Bumbling along day to day, trusting to luck, hoping that everything will be all right in the end is normal – you are not alone but you can do better. Not many people know their financial future but it doesn’t have to be that way.
Ask anyone who has confronted their financial future and they will tell you that whatever you find out, whether you are behind the financial eight-ball or ahead of it, just knowing where you are and where you are going will knock years off the ageing process, save you a fortune in beauty creams and botox and at retirement leave you ready to fly rather than ready to die.
So here goes … a quick formula for you to get a handle on your retirement, help work out roughly how much you need, when you will get there and whether you are financially under pressure or ahead of the eight-ball.
Grab your partner if you have one (but it works just as well on your own), open an Excel spreadsheet if you know how to use it, or a calculator and a pen and paper if you don’t, and get a handle on your retirement.
Start with a few simple questions:
1. If you had all the time in the world and the money to do it, what would you do?
I know what I would be doing in retirement. Nothing lavish, and it will probably change next year, but for the moment I would like to be travelling the world with Emma playing golf.
If you dumped enough money in our bank account to do that now, we’d up stumps before we can’t swing a club any more and before we have to be within 50 metres of a toilet at all times.
Most people don’t ever stop for long enough to ask themselves what they would prefer to be doing and as a consequence we all rush through life without a goal.
So stop now, grab your partner, pretend you have all the time and money in the world and work it out. What would you do? You might surprise yourself with the answer.

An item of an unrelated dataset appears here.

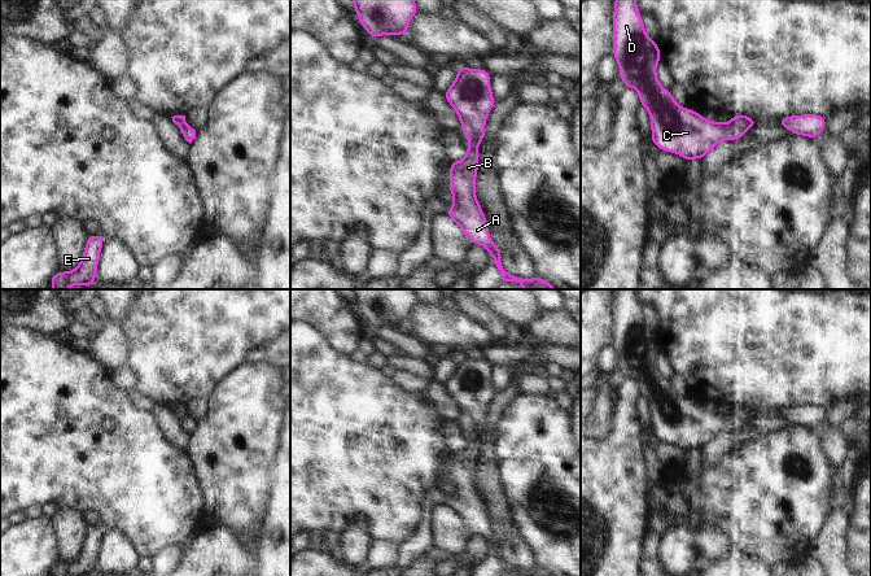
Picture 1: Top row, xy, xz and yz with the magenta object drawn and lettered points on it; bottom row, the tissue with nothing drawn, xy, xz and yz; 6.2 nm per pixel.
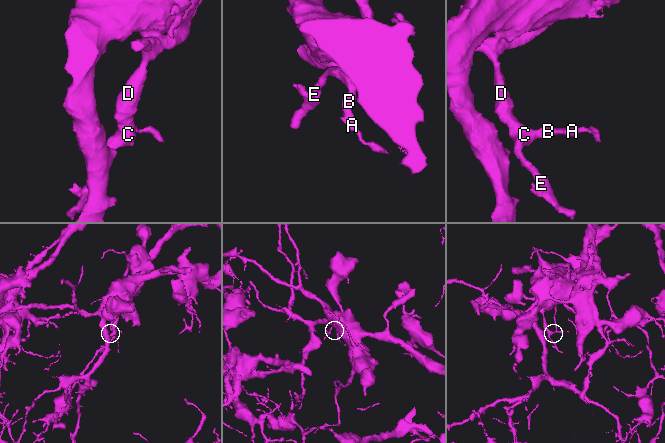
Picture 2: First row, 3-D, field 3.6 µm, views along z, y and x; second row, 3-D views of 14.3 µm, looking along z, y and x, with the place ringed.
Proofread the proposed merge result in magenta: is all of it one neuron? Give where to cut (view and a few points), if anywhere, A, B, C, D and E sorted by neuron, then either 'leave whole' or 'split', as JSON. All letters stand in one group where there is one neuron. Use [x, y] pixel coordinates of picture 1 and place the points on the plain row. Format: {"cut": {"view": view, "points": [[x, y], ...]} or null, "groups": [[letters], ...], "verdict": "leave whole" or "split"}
{"cut": {"view": "yz", "points": [[729, 414], [736, 415], [744, 422]]}, "groups": [["A", "B"], ["C", "D", "E"]], "verdict": "split"}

It might not involve million-dollar yachts and a Rolls-Royce. It might just involve doing something simple and cheap, like what you are doing now, forever.
2. How much will it cost to do whatever it is you want to do?
You can turn this into a complex calculation but I’ve kept mine simple and generous.
The Association of Superannuation Funds of Australia says a couple needs $1172 a week for a comfortable lifestyle in retirement but let’s do a bit better than that and say we need $2000.
That’s about $100,000 a year, tax free. Let’s budget on that. Emma and I need $100,000 a year between us to drop everything and play golf.
3. How much money do you need to generate $100,000 a year?
This isn’t so much a debate as a quick bit of factual maths. The stockmarket over the long-term returns about 6% plus dividends of around 4%.
But balanced funds earn less, equities are volatile and you could catch the wrong decade or a seismic once-in-a-lifetime event.
So let’s be conservative and say you are going to earn maybe 6%pa, which you can get in some low-risk bank hybrids as well.
To earn $100,000 a year tax free at 6% we would need $1.6 million in super. Let’s call this “X”, the amount of money we need in order to drop everything and do what we want to do. So that’s my “X”; what’s your “X”?
If you already have it, retire. If you are short, then the goal is clear. Get “X”.
4. How do you get to “X”?
On the assumption that you are going to collect “X” in a superannuation structure and will be contributing to that each year until you retire, there are two ways to get there.
The first is by earning a compounding return on your annual super balance, and the second is by making contributions to your super to bump up the capital on which you earn that return.
This will probably require the spreadsheet or the pencil and paper, but the calculation is fairly simple.
It’s about tracking your future super balance progress year by year. Start with the amount in super now.
That’s year zero. In the next column, year one, which is the current year, multiply the current super balance by a return, say 6%, and add any super contributions, say 9.5% of your (combined) salaries.
That’s how much you should have in super at the end of this year. Then do the same again for year two using the new year one super balance.
Again, add an annual return (say 6% again) on the new balance and add any super contributions that year.
That’s your likely super balance at the end of two years. Now repeat for year three and onwards until your balance gets to “X”.
That’s how many years you have until retirement and if you are ahead of the eight-ball you are done.
You have a goal, some certainty based on conservative assumptions and you can spend your salary as you like while your super takes the strain as it builds up to “X”.
5. What if I don’t get to “X” in my lifetime?
You’re behind the eight-ball. Don’t worry, most people are. You have a few options. Start to fiddle with the assumptions.
Assume a higher return and see what that does to the calculation; assume higher contributions, paying 15% into super instead of 9.5%; assume a longer working life; assume there are two of you making contributions rather than one.
There are all sorts of ways to massage the numbers but in the end you are going to work out through this simple formula whether you are ahead or behind and even if you are behind in that knowledge you can start to make a few simple financial decisions that, if you have long enough, could bring forward your retirement by years if not decades.
And if it still doesn’t work you still have a few options left. The first is to lower your expectations – happiness is expectations met but you need realistic expectations, so set new ones. The next is to change your lifestyle to save more, in and out of super.
Stop buying cars you can’t afford – financial vanity when you are not rich is not cool. Reduce your debts, push for a higher salary, negotiate lower fees, get more ambitious, assume you work until you are older … it’s endless.
Finally, your last option, if it still doesn’t add up, is the aged pension.
Set that as your expectation and it’s expectations met once again.
Whatever you find out by simply addressing a few financial uncertainties, alone or as a partnership, will set your expectations, deliver some financial benchmarks and allow you to go into tomorrow worrying about the day, rather than the future, because your future is a certainty at last.
This is not financial advice, it is simply questions and maths. It does not replace your need to see a financial planner or seek out professional financial advice.